Work request:
Reply with the data below, repeated exactly in full.

Data provided:

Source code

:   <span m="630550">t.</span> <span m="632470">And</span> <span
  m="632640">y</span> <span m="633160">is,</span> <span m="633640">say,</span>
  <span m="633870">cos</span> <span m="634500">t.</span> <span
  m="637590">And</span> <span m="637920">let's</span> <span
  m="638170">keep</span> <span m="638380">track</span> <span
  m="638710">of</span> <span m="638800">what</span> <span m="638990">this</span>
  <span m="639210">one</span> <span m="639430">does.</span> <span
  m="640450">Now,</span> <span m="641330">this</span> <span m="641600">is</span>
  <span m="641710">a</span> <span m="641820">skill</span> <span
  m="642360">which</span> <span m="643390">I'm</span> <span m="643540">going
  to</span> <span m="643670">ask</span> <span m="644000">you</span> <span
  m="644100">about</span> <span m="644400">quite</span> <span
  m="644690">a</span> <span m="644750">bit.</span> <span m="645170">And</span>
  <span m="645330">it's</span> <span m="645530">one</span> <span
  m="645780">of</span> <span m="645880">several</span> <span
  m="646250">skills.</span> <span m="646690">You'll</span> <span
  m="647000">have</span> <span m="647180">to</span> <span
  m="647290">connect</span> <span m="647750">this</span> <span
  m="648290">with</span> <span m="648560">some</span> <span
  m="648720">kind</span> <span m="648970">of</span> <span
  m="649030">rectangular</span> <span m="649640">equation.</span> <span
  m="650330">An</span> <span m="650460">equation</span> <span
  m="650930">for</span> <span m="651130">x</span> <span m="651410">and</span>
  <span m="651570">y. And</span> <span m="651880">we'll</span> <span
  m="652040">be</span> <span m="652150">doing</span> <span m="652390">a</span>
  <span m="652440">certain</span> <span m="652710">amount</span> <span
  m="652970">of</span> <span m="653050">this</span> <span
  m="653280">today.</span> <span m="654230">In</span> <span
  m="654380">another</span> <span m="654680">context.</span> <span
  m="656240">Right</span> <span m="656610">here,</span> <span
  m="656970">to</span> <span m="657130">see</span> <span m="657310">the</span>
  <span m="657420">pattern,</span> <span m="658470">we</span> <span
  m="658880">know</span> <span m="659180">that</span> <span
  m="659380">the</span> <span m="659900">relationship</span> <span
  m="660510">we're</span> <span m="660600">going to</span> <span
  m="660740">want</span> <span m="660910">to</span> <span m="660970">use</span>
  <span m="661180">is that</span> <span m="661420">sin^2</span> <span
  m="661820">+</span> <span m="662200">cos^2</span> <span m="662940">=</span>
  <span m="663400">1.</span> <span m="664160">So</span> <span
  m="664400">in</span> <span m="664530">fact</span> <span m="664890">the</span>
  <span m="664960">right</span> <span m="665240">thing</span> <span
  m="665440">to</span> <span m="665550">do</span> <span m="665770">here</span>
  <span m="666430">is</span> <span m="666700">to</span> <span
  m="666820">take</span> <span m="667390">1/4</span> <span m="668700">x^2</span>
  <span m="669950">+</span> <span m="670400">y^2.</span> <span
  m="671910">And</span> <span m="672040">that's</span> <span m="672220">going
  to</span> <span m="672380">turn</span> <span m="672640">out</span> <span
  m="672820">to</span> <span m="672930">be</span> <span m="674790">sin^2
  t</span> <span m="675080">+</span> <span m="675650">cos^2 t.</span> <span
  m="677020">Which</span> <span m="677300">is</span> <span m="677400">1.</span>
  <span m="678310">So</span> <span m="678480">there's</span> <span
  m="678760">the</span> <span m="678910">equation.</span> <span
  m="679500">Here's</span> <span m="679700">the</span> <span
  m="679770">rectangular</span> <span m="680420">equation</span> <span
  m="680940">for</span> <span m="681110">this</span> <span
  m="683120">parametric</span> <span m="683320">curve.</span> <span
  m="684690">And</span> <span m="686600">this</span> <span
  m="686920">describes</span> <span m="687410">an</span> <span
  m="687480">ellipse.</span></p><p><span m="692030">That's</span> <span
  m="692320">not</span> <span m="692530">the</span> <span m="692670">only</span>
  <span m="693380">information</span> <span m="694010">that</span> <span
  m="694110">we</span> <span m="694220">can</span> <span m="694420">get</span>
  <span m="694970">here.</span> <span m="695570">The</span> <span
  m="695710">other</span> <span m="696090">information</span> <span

Response to the exercise:
Source code

:   <span m="630550">t.</span> <span m="632470">And</span> <span
  m="632640">y</span> <span m="633160">is,</span> <span m="633640">say,</span>
  <span m="633870">cos</span> <span m="634500">t.</span> <span
  m="637590">And</span> <span m="637920">let's</span> <span
  m="638170">keep</span> <span m="638380">track</span> <span
  m="638710">of</span> <span m="638800">what</span> <span m="638990">this</span>
  <span m="639210">one</span> <span m="639430">does.</span> <span
  m="640450">Now,</span> <span m="641330">this</span> <span m="641600">is</span>
  <span m="641710">a</span> <span m="641820">skill</span> <span
  m="642360">which</span> <span m="643390">I'm</span> <span m="643540">going
  to</span> <span m="643670">ask</span> <span m="644000">you</span> <span
  m="644100">about</span> <span m="644400">quite</span> <span
  m="644690">a</span> <span m="644750">bit.</span> <span m="645170">And</span>
  <span m="645330">it's</span> <span m="645530">one</span> <span
  m="645780">of</span> <span m="645880">several</span> <span
  m="646250">skills.</span> <span m="646690">You'll</span> <span
  m="647000">have</span> <span m="647180">to</span> <span
  m="647290">connect</span> <span m="647750">this</span> <span
  m="648290">with</span> <span m="648560">some</span> <span
  m="648720">kind</span> <span m="648970">of</span> <span
  m="649030">rectangular</span> <span m="649640">equation.</span> <span
  m="650330">An</span> <span m="650460">equation</span> <span
  m="650930">for</span> <span m="651130">x</span> <span m="651410">and</span>
  <span m="651570">y. And</span> <span m="651880">we'll</span> <span
  m="652040">be</span> <span m="652150">doing</span> <span m="652390">a</span>
  <span m="652440">certain</span> <span m="652710">amount</span> <span
  m="652970">of</span> <span m="653050">this</span> <span
  m="653280">today.</span> <span m="654230">In</span> <span
  m="654380">another</span> <span m="654680">context.</span> <span
  m="656240">Right</span> <span m="656610">here,</span> <span
  m="656970">to</span> <span m="657130">see</span> <span m="657310">the</span>
  <span m="657420">pattern,</span> <span m="658470">we</span> <span
  m="658880">know</span> <span m="659180">that</span> <span
  m="659380">the</span> <span m="659900">relationship</span> <span
  m="660510">we're</span> <span m="660600">going to</span> <span
  m="660740">want</span> <span m="660910">to</span> <span m="660970">use</span>
  <span m="661180">is that</span> <span m="661420">sin^2</span> <span
  m="661820">+</span> <span m="662200">cos^2</span> <span m="662940">=</span>
  <span m="663400">1.</span> <span m="664160">So</span> <span
  m="664400">in</span> <span m="664530">fact</span> <span m="664890">the</span>
  <span m="664960">right</span> <span m="665240">thing</span> <span
  m="665440">to</span> <span m="665550">do</span> <span m="665770">here</span>
  <span m="666430">is</span> <span m="666700">to</span> <span
  m="666820">take</span> <span m="667390">1/4</span> <span m="668700">x^2</span>
  <span m="669950">+</span> <span m="670400">y^2.</span> <span
  m="671910">And</span> <span m="672040">that's</span> <span m="672220">going
  to</span> <span m="672380">turn</span> <span m="672640">out</span> <span
  m="672820">to</span> <span m="672930">be</span> <span m="674790">sin^2
  t</span> <span m="675080">+</span> <span m="675650">cos^2 t.</span> <span
  m="677020">Which</span> <span m="677300">is</span> <span m="677400">1.</span>
  <span m="678310">So</span> <span m="678480">there's</span> <span
  m="678760">the</span> <span m="678910">equation.</span> <span
  m="679500">Here's</span> <span m="679700">the</span> <span
  m="679770">rectangular</span> <span m="680420">equation</span> <span
  m="680940">for</span> <span m="681110">this</span> <span
  m="683120">parametric</span> <span m="683320">curve.</span> <span
  m="684690">And</span> <span m="686600">this</span> <span
  m="686920">describes</span> <span m="687410">an</span> <span
  m="687480">ellipse.</span></p><p><span m="692030">That's</span> <span
  m="692320">not</span> <span m="692530">the</span> <span m="692670">only</span>
  <span m="693380">information</span> <span m="694010">that</span> <span
  m="694110">we</span> <span m="694220">can</span> <span m="694420">get</span>
  <span m="694970">here.</span> <span m="695570">The</span> <span
  m="695710">other</span> <span m="696090">information</span> <span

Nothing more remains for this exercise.